Fundamentals of Electromagnetics and Field Theory

Electromagnetics Fundamentals

Electromagnetics is the study of electric and magnetic phenomena and their engineering applications.

Fundamental Forces

The four fundamental forces of nature are the nuclear, weak-interaction, electromagnetic, and gravitational force.

Electric Charge Concepts

One coulomb: amount of charge accumulated in one second by a current of one ampere.

1 coulomb represents the charge on ~ 6.241 x 10¹⁸ electrons.

Coulomb's Law

The force exerted by one point charge on another acts along the line joining the charges. It varies inversely as the square of the distance separating the charges and is proportional to the product of the charges. The force is repulsive if the charges have the same sign and attractive if the charges have opposite signs.

Branches of Electromagnetics

Electromagnetics consists of three branches:

• Electrostatics, which pertains to stationary charges.
• Magnetostatics, which pertains to DC currents.
• Electrodynamics, which pertains to time-varying currents.

Wave Characteristics

A traveling wave is characterized by a spatial wavelength ($\lambda$), a time period T, and a phase velocity.
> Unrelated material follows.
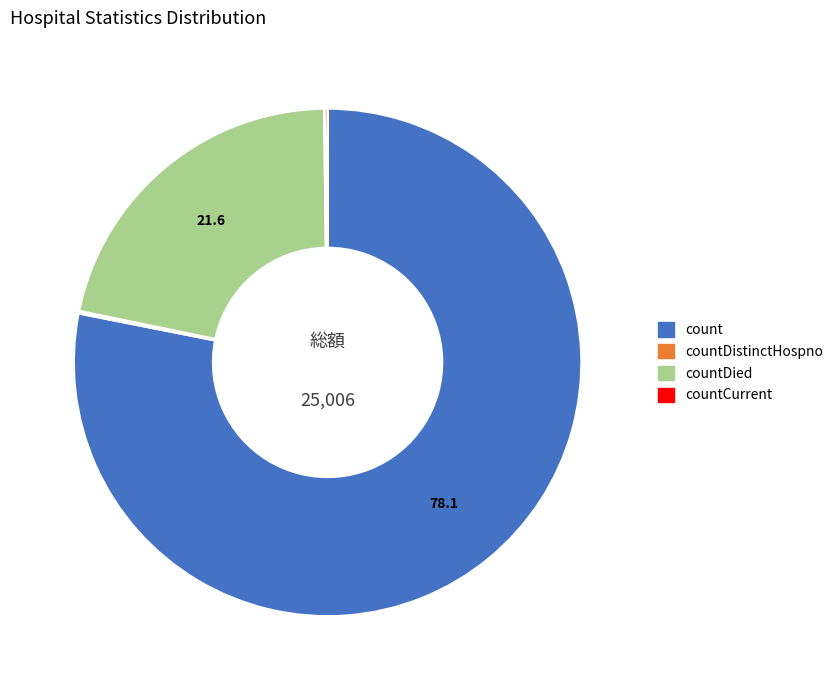

Approximately how many times larger is the value at count compared to countDied?

3.6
An electromagnetic (EM) wave consists of oscillating electric and magnetic field intensities and travels in free space at the velocity of light c. The EM spectrum encompasses gamma rays, X-rays, visible light, infrared waves, and radio waves.

Static vs. Dynamic Conditions

Static conditions: charges are stationary or moving, but if moving, they do so at a constant velocity. Under static conditions, electric and magnetic fields are independent, but under dynamic conditions, they become coupled.

Transient waves: caused by sudden disturbance. Continuous periodic waves: repetitive source.

Dispersion

Dispersion occurs when the wave velocity depends on frequency.

Material Properties and Field Coupling

Permeability vs. Permittivity

What is the permeability of a material and what is the difference with the material’s permittivity?

Answer: Permeability: is a measure of the magnetic response of materials; permittivity: is a measure of the electric response of materials.

Field Coupling Condition

What is the condition under which electric and magnetic fields become coupled (i.e., one cannot exist without the other)?

Answer: Dynamic conditions, i.e., when either current, electric field, or magnetic field changes with time.

Wave Visualization Exercises

- Sketch out the spatial dependence of a lossy wave.

- Sketch out the time dependence of two waves: a lossless reference wave and a lossy wave that lags the reference wave.

Phasor Analysis Limitations

Can you use phasor domain equations to calculate situations involving signals at more than one frequency? Explain. What do you do in this situation to be able to solve the problem?

Answer: No, because you are explicitly removing the time dependence from the wave forms; this dependence must be the same for all the terms of the problem. If this occurs, you solve the problem for each frequency separately and convert back to time domain prior to combining the signals.

Phasor Utility

Phasor analysis is a useful mathematical tool for solving problems involving time-periodic sources.